Hawthorne hopes the restaurant market will be amiable to the blend, since it's one of the places people can most readily enjoy sipping a great cup of espresso.

Chefs like Justin Carlisle of Ardent are already starting to bring in the coffee for use in their restaurants.

Carlisle says that, for him, his choice in product is about quality and not price, and for that reason he's not necessarily brand loyal.
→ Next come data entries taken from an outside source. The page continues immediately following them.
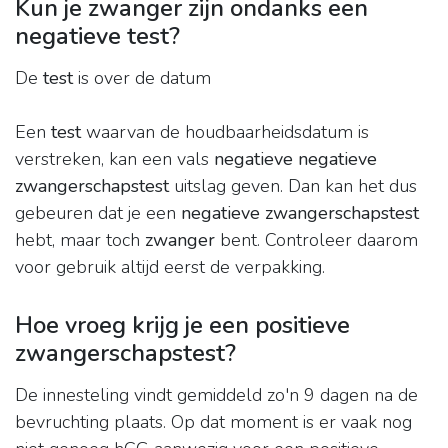
Kun je zwanger zijn ondanks een
negatieve test?
De
test
is over de datum
Een
test
waarvan de houdbaarheidsdatum is
verstreken, kan een vals
negatieve negatieve
zwangerschapstest
uitslag geven. Dan kan het dus
gebeuren dat je een
negatieve zwangerschapstest
hebt, maar toch
zwanger
bent. Controleer daarom
voor gebruik altijd eerst de verpakking.
Hoe vroeg krijg je een positieve
zwangerschapstest?
De innesteling vindt gemiddeld zo'n 9 dagen na de
bevruchting plaats. Op dat moment is er vaak nog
For now, he plans to give the coffee end of his business to Hawthorne, while buying Anodyne's espresso blend.

That mode of thinking makes sense for a purveyor like Hawthorne who is really concerned with process and quality.

In the long term, Hawthorne says the big goal is to "keep making coffee that I'm proud of," and that "decisions for long term plans will be based on what we can do that still allows us to maintain the same standard of product."

But, his wish list does include a café. "That would be awesome," he says, "When the time is right."

For now, customers can order coffee online to be delivered, or they can pick it up by appointment. Hawthorne hopes to have a stand at one or more farmer's markets this summer, and is planning a few public open houses at the West Allis roaster in February and March.